PhD student: Poul Hoang
Supervisors: Zheng-Hua Tan, Jan-Mark de Haan, Thomas Lunner, Jesper Jensen
Support: Innovation Fund Denmark
The human hearing is one of our most important senses and is crucial for us to communicate through spoken language. It is often the case for hearing impaired, that the ability to understand speech degrades depending on the severity of the hearing impairment and the amount of noise in the environment. To help increase speech intelligibility and listening comfort, modern hearing aids typically apply advanced signal processing algorithms to the noisy microphone signals in order to enhance the desired speech signal by reducing the noise from the environment. Although noise reduction is not a new concept in hearing aid technology, existing algorithms still lack robustness in very noisy environments, where many competing speakers are present.
One of the problems faced when applying noise reduction algorithms, such as beamforming, is that the algorithms require that the direction of the desired speaker to be known. Traditionally, beamforming and noise reduction algorithms have been relying on mathematical models that only to some extent describe the signals we observe at the microphones.

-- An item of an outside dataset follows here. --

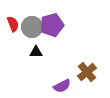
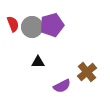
black triangle: moved 2 px right, 10 px down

The advantage of this approach is that the resulting algorithms tend to be computationally simple, which is important for battery-driven, low-complexity computational devices such as, e.g., hearing aids. On the other hand, these simple mathematical models do not capture all details of the observed microphone signals, leading to algorithms, which do not fully exploit all information available in the microphone signals.
As an alternative, this Ph.D. project explores the use of deep learning methods, that do not rely on simple parametric models of the microphone signals. In particular, we develop artificial neural networks to estimate the speaker position, and, subsequently, the target sound signal, based on the noisy microphone signals. We expect this approach to significantly outperform model-based approaches in very noisy environments.
Another aspect we will explore in the Ph.D. project, is improving the performance and robustness of the noise reduction algorithms by designing algorithms that work in close symbiosis with the hearing aid user. More specifically, we believe that we can improve the noise reduction algorithms by providing them with additional information about the user collected from sensors besides microphone signals.